# Data:
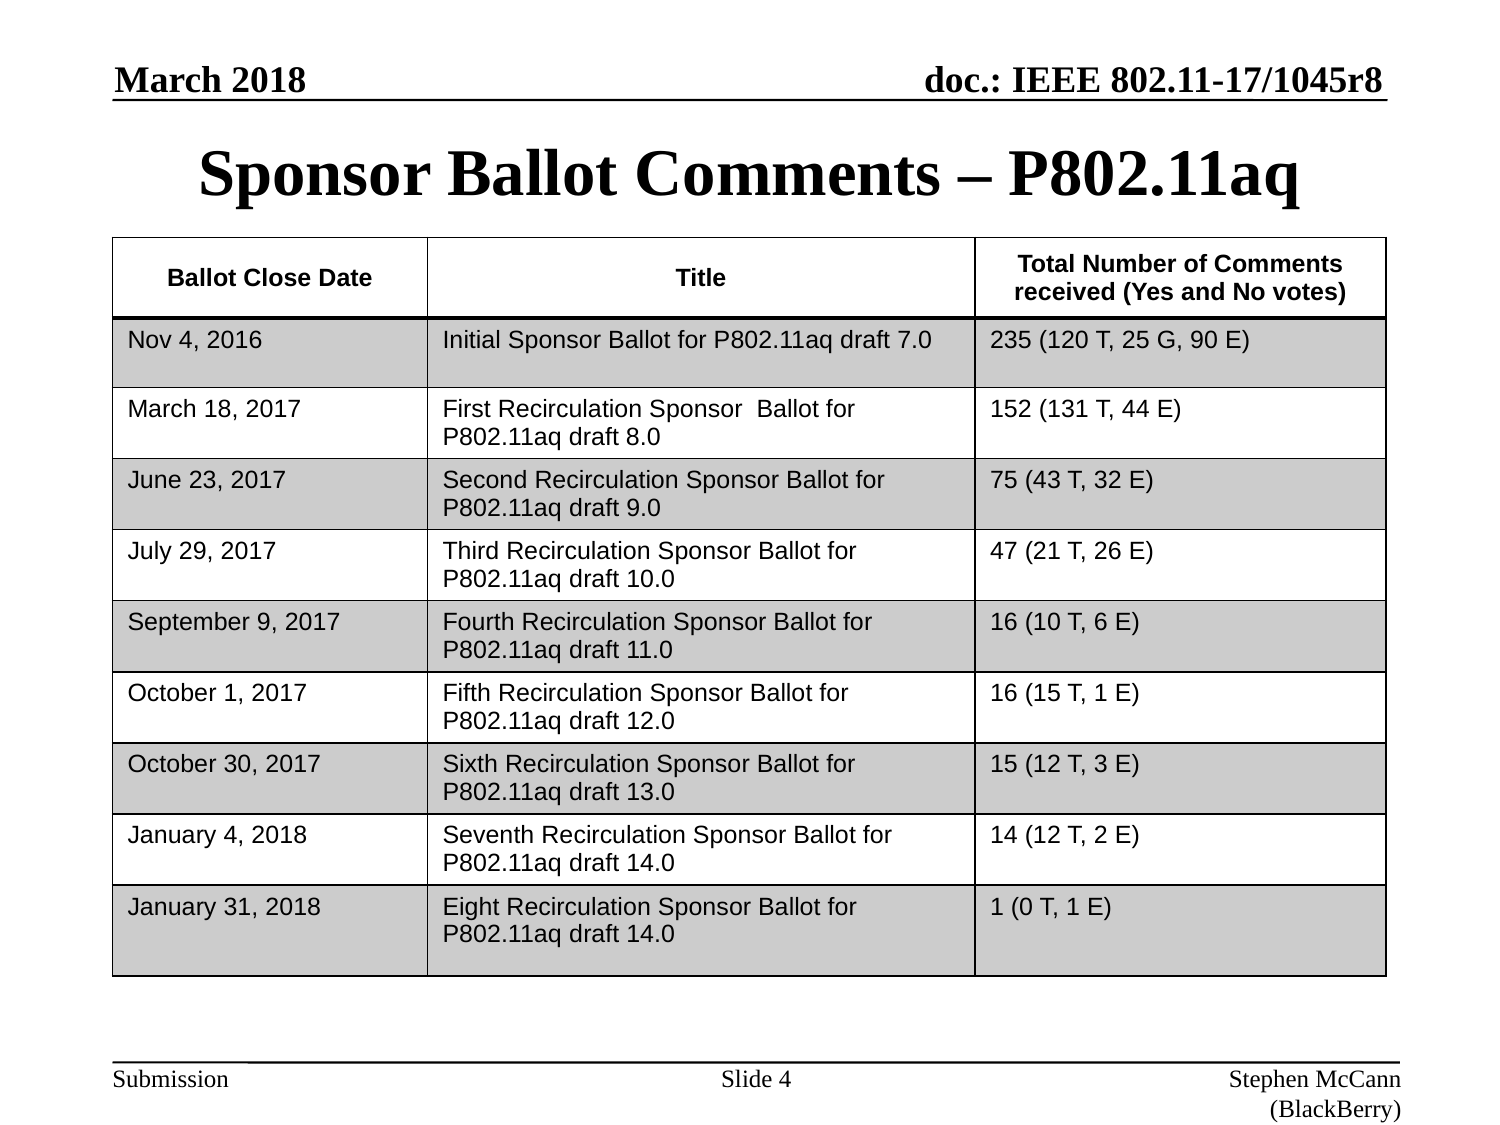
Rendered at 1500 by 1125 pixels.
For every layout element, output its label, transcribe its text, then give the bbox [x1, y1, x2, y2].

table_header Total Number of Comments received (Yes and No votes) [976, 238, 1385, 316]
table_cell 75 (43 T, 32 E) [976, 459, 1385, 529]
table_cell January 4, 2018 [113, 815, 427, 884]
table_cell 16 (10 T, 6 E) [976, 601, 1385, 671]
table_cell 14 (12 T, 2 E) [976, 815, 1385, 884]
slide_number Slide 4 [712, 1061, 800, 1093]
table_cell 152 (131 T, 44 E) [976, 388, 1385, 458]
table_cell July 29, 2017 [113, 530, 427, 600]
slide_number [114, 54, 374, 101]
table_cell October 1, 2017 [113, 673, 427, 742]
table_cell October 30, 2017 [113, 744, 427, 813]
footer Stephen McCann (BlackBerry) [1092, 1061, 1402, 1093]
table_cell January 31, 2018 [113, 886, 427, 975]
table_cell Second Recirculation Sponsor Ballot for P802.11aq draft 9.0 [428, 459, 974, 529]
table_cell June 23, 2017 [113, 459, 427, 529]
table_cell March 18, 2017 [113, 388, 427, 458]
table_cell 16 (15 T, 1 E) [976, 673, 1385, 742]
table_cell Fifth Recirculation Sponsor Ballot for P802.11aq draft 12.0 [428, 673, 974, 742]
table_cell Third Recirculation Sponsor Ballot for P802.11aq draft 10.0 [428, 530, 974, 600]
table_cell First Recirculation Sponsor Ballot for P802.11aq draft 8.0 [428, 388, 974, 458]
table_cell Sixth Recirculation Sponsor Ballot for P802.11aq draft 13.0 [428, 744, 974, 813]
table_header Ballot Close Date [113, 238, 427, 316]
table_cell Initial Sponsor Ballot for P802.11aq draft 7.0 [428, 320, 974, 387]
table_cell 47 (21 T, 26 E) [976, 530, 1385, 600]
table_cell Eight Recirculation Sponsor Ballot for P802.11aq draft 14.0 [428, 886, 974, 975]
table_cell Nov 4, 2016 [113, 320, 427, 387]
table_cell Fourth Recirculation Sponsor Ballot for P802.11aq draft 11.0 [428, 601, 974, 671]
table_cell 15 (12 T, 3 E) [976, 744, 1385, 813]
table_header Title [428, 238, 974, 316]
title Sponsor Ballot Comments – P802.11aq [112, 112, 1388, 226]
table_cell Seventh Recirculation Sponsor Ballot for P802.11aq draft 14.0 [428, 815, 974, 884]
table_cell September 9, 2017 [113, 601, 427, 671]
table_cell 1 (0 T, 1 E) [976, 886, 1385, 975]
table_cell 235 (120 T, 25 G, 90 E) [976, 320, 1385, 387]
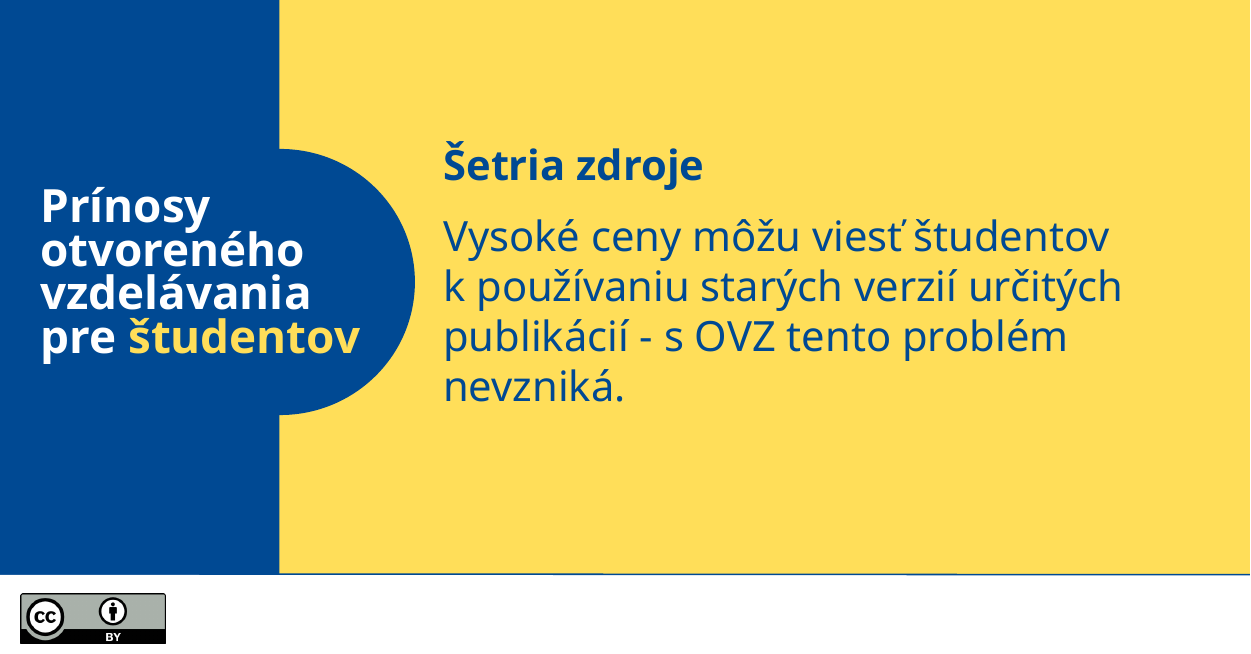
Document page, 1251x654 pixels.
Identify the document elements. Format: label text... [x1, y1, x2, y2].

picture [20, 592, 166, 645]
text_box [409, 242, 415, 322]
text_box [0, 0, 280, 573]
text_box Šetria zdroje Vysoké ceny môžu viesť študentov k používaniu starých verzií určitých publikácií - s OVZ tento problém nevzniká. [428, 124, 1159, 425]
text_box Prínosy otvoreného vzdelávania pre študentov [25, 171, 409, 378]
text_box [0, 582, 1250, 654]
text_box [187, 378, 374, 416]
text_box [206, 148, 355, 171]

# What the task requires:
Where a line in the listing holds the string "label", include it in the count, then report the total alone.

# Exercise solution:
2